## WHAT TO WORK ON
Extend the archive entry below on the Eros and Civilization exhibition booklet, picking up after its final sentence.

## DOCUMENT TEXT
--- START ---

Eros and Civilization
Format: Archive Item, Paper Document(s)
Number of Pages: 36
Dimensions: 8.5 x 11
Date Aired/Exhibited: 9/16/2011
City Produced/Published: Los Angeles
Reference Number: B.28134.CA
Location: Box
Acquisition Date: 5/9/2017
Collection: Human Resources
Donated By: Eric Kim
Description:

Booklet that accompanied the Eros and Civilization exhibition. Includes photographs of works by the artists.

SL 05/09/2017

"Eros And Civilization

September 16 – October 7, 2011

Opening reception: Friday, September 16, 7-10 PM

Heather Cantrell
Dawn Kasper
Tricia Lawless Murray
Davida Nemeroff
Amy Sampson

Curated by Benjamin Lord

Eros And Civilization gathers together the work of five female artists based in Los Angeles who use photography to explore the relationship between desire, power, and the act of looking. Where classical theories of art associate femininity primarily with the power of seduction, these artists explore an active female observer that negotiates a complex, polymorphous range of positions between the liberated post-feminist subject, the objectively distanced genderless observer, and the subjected sex object.

--- END ---

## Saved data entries
--- START ---

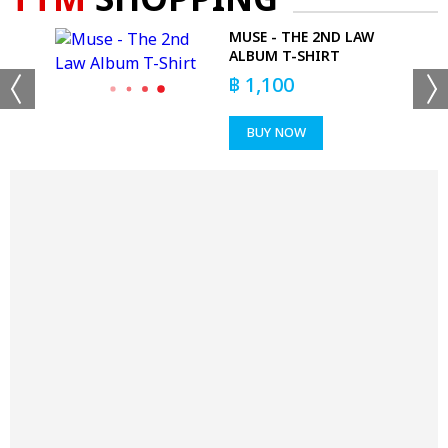
TTM
SHOPPING
-
MUSE - THE 2ND LAW
ALBUM T-SHIRT
฿
1,100
BUY NOW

--- END ---

## ANSWER
The title of the exhibition is borrowed from Herbert Marcuse's famous book, a critique of Freud that became a philosophical touchstone of the New Left, and of the 60s counterculture in general. Marcuse broadly argued that Freud's separation of the libido and the repressive superego was oversimple, and that Eros was not merely a chaotic but rather a constructive force. In Marcuse's vision, it was the task of classical art to orchestrate a return of the repressed, not only on the individual but also on the generic-historical level. “The imagination shapes the ‘unconscious memory’ of the liberation that failed, of the promise that was betrayed.” But in the era of capitalism's highly structured exchanges, Marcuse argues, it is not enough for art to espouse a merely uninhibited or utopian pre-genital sexuality. In order to negate the unfreedom of capitalism, it is paradoxically necessary to at first represent that very unfreedom within the artistic work. Writing in 1955, he claimed that “at the present stage, in the period of total mobilization, even this highly ambivalent opposition [that of catharsis] seems no longer viable. Art survives only where it cancels itself, where it saves its substance by denying its traditional form and thereby denying reconcilation…”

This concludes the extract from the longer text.